There are a few features that appear to have the highest rate of
missing values (germ, lodging,
seed.tmt, sever, and hall) at
17.72%. The different groups of columns mostly have a number of NA
values that might be appropriate to impute new values.
gg_miss_fct(x =Soybean , fct = Class) + labs(title='Missing Values by Class')
This missing frequency plot grouped by a factor is extremely useful to see the concentration of missing values by Class. It would appear that only a few classes make up all of the missing values. This warrants some special treatment or review to understand why this concentration is occurring. As it seems unlikely that this could be missing at random and more likely corresponds to the classes in some ways.
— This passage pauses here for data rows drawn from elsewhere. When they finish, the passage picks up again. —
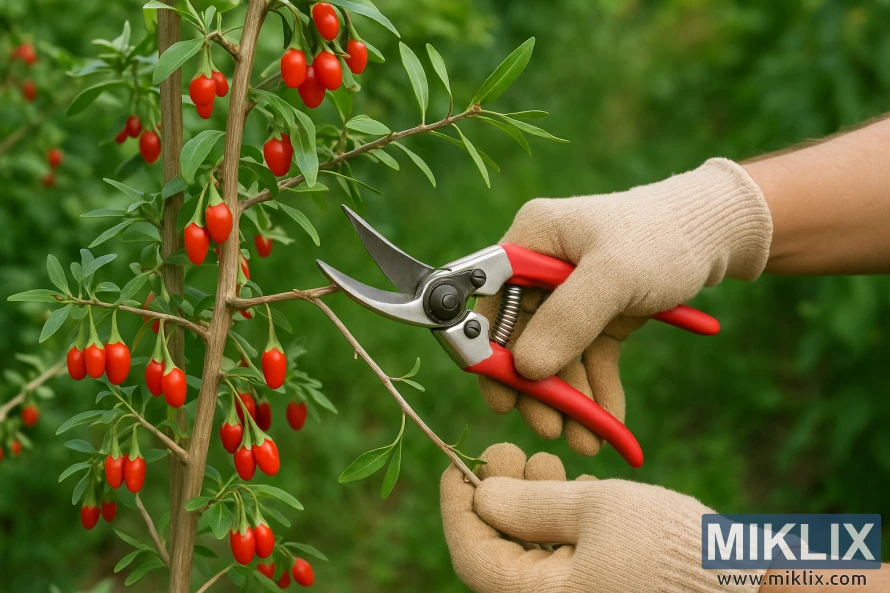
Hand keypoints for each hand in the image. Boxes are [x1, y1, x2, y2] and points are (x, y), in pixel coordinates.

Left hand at [440, 443, 763, 592]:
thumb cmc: (670, 548)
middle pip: (499, 552)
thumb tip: (481, 493)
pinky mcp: (603, 591)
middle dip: (499, 496)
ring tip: (546, 461)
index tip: (456, 463)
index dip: (457, 505)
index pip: (471, 554)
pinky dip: (559, 522)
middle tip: (510, 451)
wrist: (743, 581)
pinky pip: (561, 560)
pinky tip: (576, 488)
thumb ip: (529, 502)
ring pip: (530, 552)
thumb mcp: (594, 508)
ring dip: (529, 503)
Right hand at [476, 158, 772, 454]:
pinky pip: (590, 358)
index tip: (500, 398)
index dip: (491, 352)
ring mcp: (569, 293)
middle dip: (539, 388)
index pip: (493, 303)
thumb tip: (525, 369)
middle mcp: (541, 267)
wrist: (715, 233)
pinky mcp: (600, 314)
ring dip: (570, 400)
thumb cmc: (662, 236)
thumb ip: (567, 319)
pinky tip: (608, 423)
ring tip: (586, 441)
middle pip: (524, 337)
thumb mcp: (614, 274)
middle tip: (549, 431)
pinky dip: (597, 391)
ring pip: (558, 355)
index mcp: (531, 240)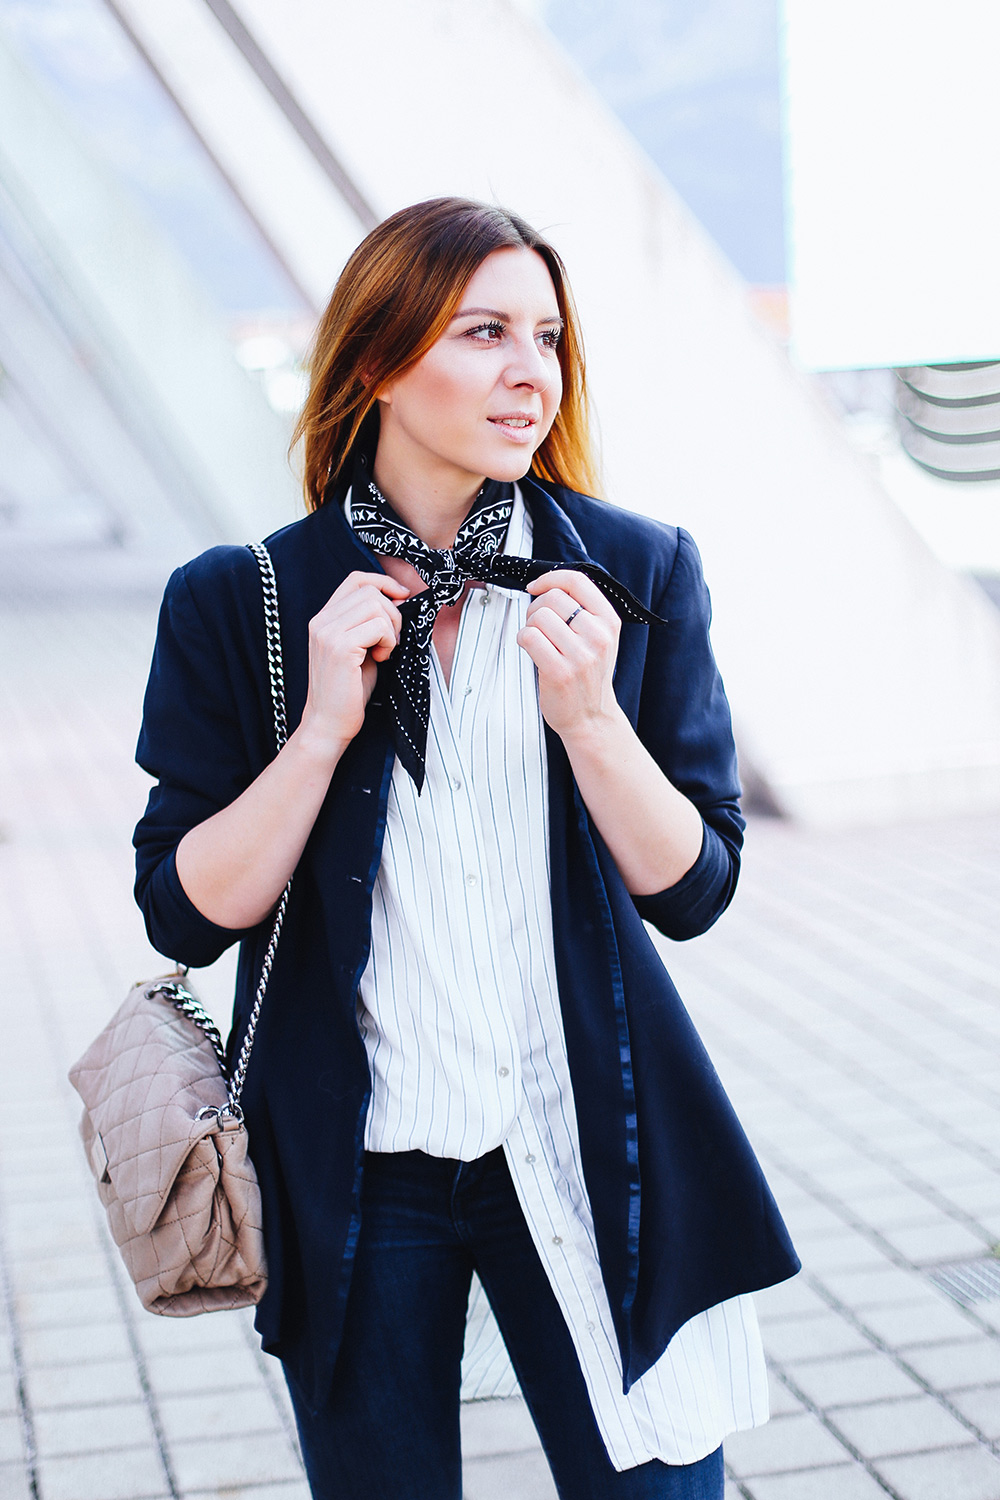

While imputation might make sense for
diaporthe-pod & stem-canker or
phytophthora-rot it would probably be practical to
separately consider the classes that have all the null values and
determine whether these are slightly different types of soybeans or
there is rationale that explains why there are so many missing values in
them. Is there truly some unusual measurement error that has corrupted
these values as it would be more challenging to reasonably estimate them
with imputation without understanding some of the differences and
similarities to other Class types. A model with the remainder of the
data (i.e. classes without nulls) might be a useful starting point.